Referring to FIG. 1, a conventional clean room 1 includes multiple floors, such as a first floor 11 and a second floor 12. A plurality of machines for manufacturing semiconductors, such as multiple general machines 21 and a critical machine 22, are disposed on one of the floors, such as the second floor 12. As is known, a critical machine may require more highly filtered air than one or more other machines in the clean room. A conventional air supply system is deployed in the clean room 1, providing clean air to the general machines 21 and critical machine 22. The air supply system comprises an intake duct 31, a make-up air unit (MAU) 32, a first air duct 33, an air conditioning cabinet (ACC) 34, a second air duct 35, an exhaust duct 36, and a plurality of fan filter units (FFU) 37. One end of the intake duct 31 is positioned at the exterior of the clean room 1 and the other end is connected to the make-up air unit 32. The make-up air unit 32 and fan filter units 37 are disposed on the second floor 12 of the clean room 1. One end of the first air duct 33 is connected to the make-up air unit 32 and the other end is in the clean room 1. The air conditioning cabinet 34 is disposed on the first floor 11 and is connected to the critical machine 22 by means of the second air duct 35. Specifically, since the critical machine 22 requires extremely clean air, the air conditioning cabinet 34 is provided with a chemical filter (not shown) to further purify the air supplied. Additionally, one end of the exhaust duct 36 is positioned at the exterior of the clean room 1 and the other end is connected to the critical machine 22.

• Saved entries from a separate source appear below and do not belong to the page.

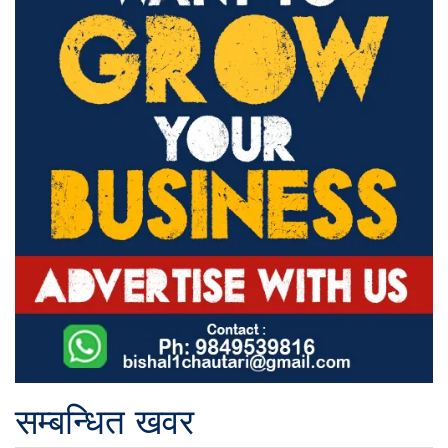
सम्बन्धित खवर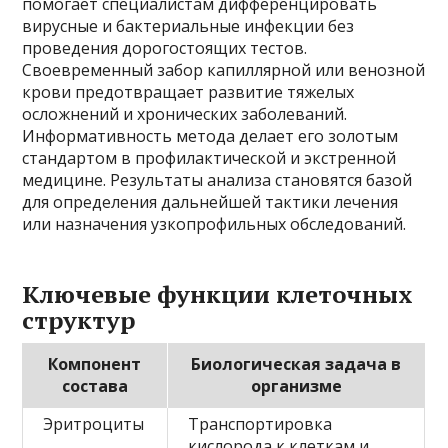
помогает специалистам дифференцировать
вирусные и бактериальные инфекции без
проведения дорогостоящих тестов.
Своевременный забор капиллярной или венозной
крови предотвращает развитие тяжелых
осложнений и хронических заболеваний.
Информативность метода делает его золотым
стандартом в профилактической и экстренной
медицине. Результаты анализа становятся базой
для определения дальнейшей тактики лечения
или назначения узкопрофильных обследований.
Ключевые функции клеточных
структур
Компонент
Биологическая задача в
состава
организме
Эритроциты
Транспортировка
кислорода к клеткам и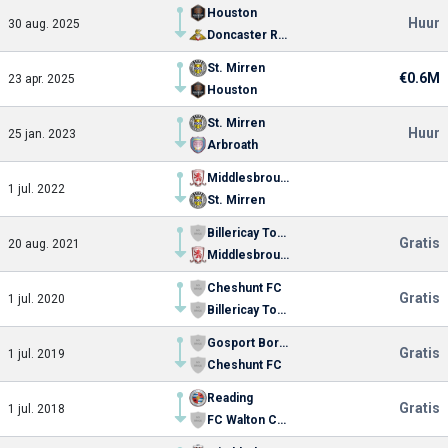
Houston
Huur
30 aug. 2025
Doncaster Rovers
St. Mirren
€0.6M
23 apr. 2025
Houston
St. Mirren
Huur
25 jan. 2023
Arbroath
Middlesbrough
1 jul. 2022
St. Mirren
Billericay Town
Gratis
20 aug. 2021
Middlesbrough
Cheshunt FC
Gratis
1 jul. 2020
Billericay Town
Gosport Borough FC
Gratis
1 jul. 2019
Cheshunt FC
Reading
Gratis
1 jul. 2018
FC Walton Casuals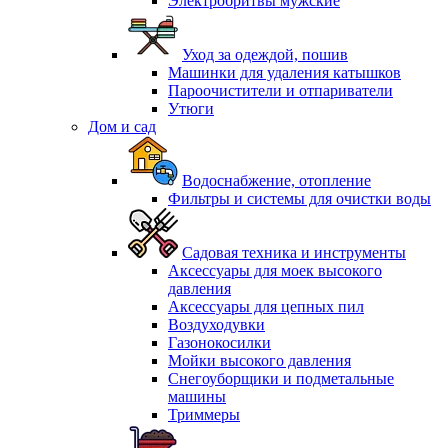
Электробритвы мужские
Уход за одеждой, пошив
Машинки для удаления катышков
Пароочистители и отпариватели
Утюги
Дом и сад
Водоснабжение, отопление
Фильтры и системы для очистки воды
Садовая техника и инструменты
Аксессуары для моек высокого
давления
Аксессуары для цепных пил
Воздуходувки
Газонокосилки
Мойки высокого давления
Снегоуборщики и подметальные
машины
Триммеры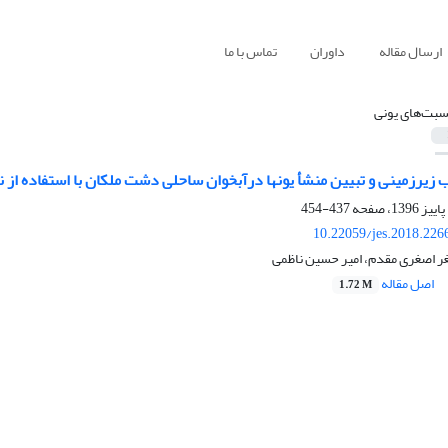
ارسال مقاله
داوران
تماس با ما
سبت‌های یونی
 زیرزمینی و تبیین منشأ یونها درآبخوان ساحلی دشت ملکان با استفاده از ‏
437-454
10.22059/jes.2018.226
ر اصغری مقدم، امیر حسین ناظمی
اصل مقاله
1.72 M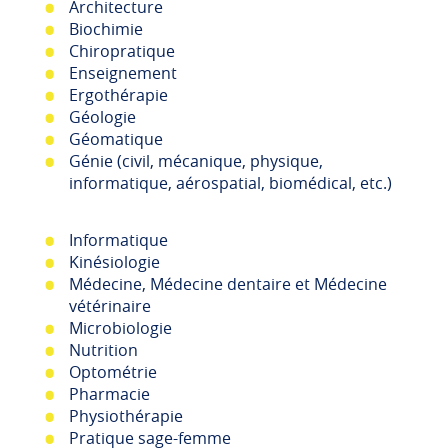
Architecture
Biochimie
Chiropratique
Enseignement
Ergothérapie
Géologie
Géomatique
Génie (civil, mécanique, physique,
informatique, aérospatial, biomédical, etc.)
Informatique
Kinésiologie
Médecine, Médecine dentaire et Médecine
vétérinaire
Microbiologie
Nutrition
Optométrie
Pharmacie
Physiothérapie
Pratique sage-femme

As shown in FIG. 1, air can be drawn into the make-up air unit 32 via the intake duct 31 by a fan (not shown) of the make-up air unit 32. Airborne molecular contamination (contaminants) and particles in the air can be preliminarily removed by the make-up air unit 32. Additionally, the temperature and humidity of the air can be adjusted by the make-up air unit 32. The air flowing through the make-up air unit 32 is transported into the clean room 1 (first floor 11) via first air duct 33. The air then enters the second floor 12 and air conditioning cabinet 34. Accordingly, the air entering the second floor 12 from the first floor 11 can be used by the general machines 21. In another aspect, the air further filtered by the air conditioning cabinet 34 enters the critical machine 22 via the second air duct 35. Waste gas produced in the critical machine 22 can be exhausted via the exhaust duct 36. The fan filter units 37 can produce air circulation in the clean room 1 and filters (not shown) thereof can further remove the particles therein.
Accordingly, during operation of the general machines 21 and critical machine 22, waste gas containing by-products is produced. The waste gas also includes high-concentration airborne molecular contamination. Furthermore, the waste gas typically leaks into the clean room 1 because the air pressure in the general machines 21 and critical machine 22 typically exceeds that of the environment (or in the clean room 1), increasing airborne molecular contamination therein. Under this condition, the lifespan of the chemical filter in the air conditioning cabinet 34 is greatly reduced and the chemical filter must be replaced frequently. The chemical filter, however, is very expensive. Thus, frequent replacement of the chemical filter results in increased manufacturing costs.